09h40, À 20 minutes de la fin de l’émission, la police arrive sur les lieux, le ton est donné lorsque ceux-ci nous laissent le choix soit de partir immédiatement ou soit d’être sorti de force. Les Camilles votent ; on reste. Les cartes d’identité sont distribuées et analysées par les policiers qui, sans grande diplomatie, posent le rapport de force. Les participant.e.s gardent leur calme, comme si de rien n’était, les chroniqueurs se succèdent et continue la liste des dénonciations qui semblent sans fin.

La surveillance des frontières selon Thalès : « La sûreté intérieure dépend également d’une surveillance des frontières efficace et efficiente, qui soit à même d’identifier les intrusions dangereuses ou non souhaitées, de les évaluer en temps réel, et de les intercepter lorsque nécessaire. Thales propose des solutions sur mesure tenant compte des caractéristiques de la frontière, du pays, des menaces. » (Thalès Group)

Depuis 1948, on totalise plus de 5.200.000 Palestiniens réfugiés et 800.000.déplacés. La Palestine c’est un quotidien d’expropriation, d’occupation et d’accaparement des ressources, un quotidien sans liberté de circulation et d’humiliation quotidienne.

09h50 L’émission se termine brusquement à 5 minutes de son objectif lorsque les policiers s’emparent des micros de Radio Panik. Les invitations à sortir se transforment rapidement en une cohue où les policiers empoignent les bras des Camilles. « Violence policière , crie camille, vous me faites mal ». Des cris pour protester et se défendre. Deux Camilles attachées ensemble par un armlock sont traînées à même le sol vers la sortie. Tout le monde sort. The job is done pour les policiers.
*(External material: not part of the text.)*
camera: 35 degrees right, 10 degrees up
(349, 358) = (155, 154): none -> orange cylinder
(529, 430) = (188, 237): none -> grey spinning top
Depuis fin mars, 132 Palestiniens ont été tués et 14.000 blessés graves ont été dénombrés (CICR). Médecins Sans Frontières dénonce « un niveau extrême de destruction des tissus et des os, et des orifices de sortie de balles démesurées, qui peuvent avoir la taille d’un poing. »
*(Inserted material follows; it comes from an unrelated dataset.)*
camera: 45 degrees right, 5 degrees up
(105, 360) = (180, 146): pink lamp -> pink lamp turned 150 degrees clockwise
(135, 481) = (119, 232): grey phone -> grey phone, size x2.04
« Viser pour blesser ; et blesser pour ne pas tuer », telle est la consigne donnée aux snipers israéliens. En effet, ces « tireurs d’élite » sont formés et équipés pour que leurs tirs laissent à leurs victimes palestiniennes de lourdes séquelles ; séquelles que ces Palestiniens, en plus des dommages psychologiques amoncelés, garderont à vie.

 10h20 Après avoir quitté ce lieu impossible, le groupe se retrouve autour d’un café pour commenter les faits. Nous avions une heure pour dénoncer, notre objectif est réussi. Une faible victoire face à l’hypocrisie de la Belgique et de l’Union Européenne envers le respect des droits humains, une hypocrisie où les partenariats économiques, politiques, académiques se poursuivent entre l’Union Européenne et l’État d’Israël, où sans scrupules, les entreprises d’armements continuent à proliférer en faisant de leur efficacité un argument de vente.

Une bien faible victoire certes… mais c’est avec fierté que nous nous dispersons, prêt.e.s à débuter cette nouvelle semaine.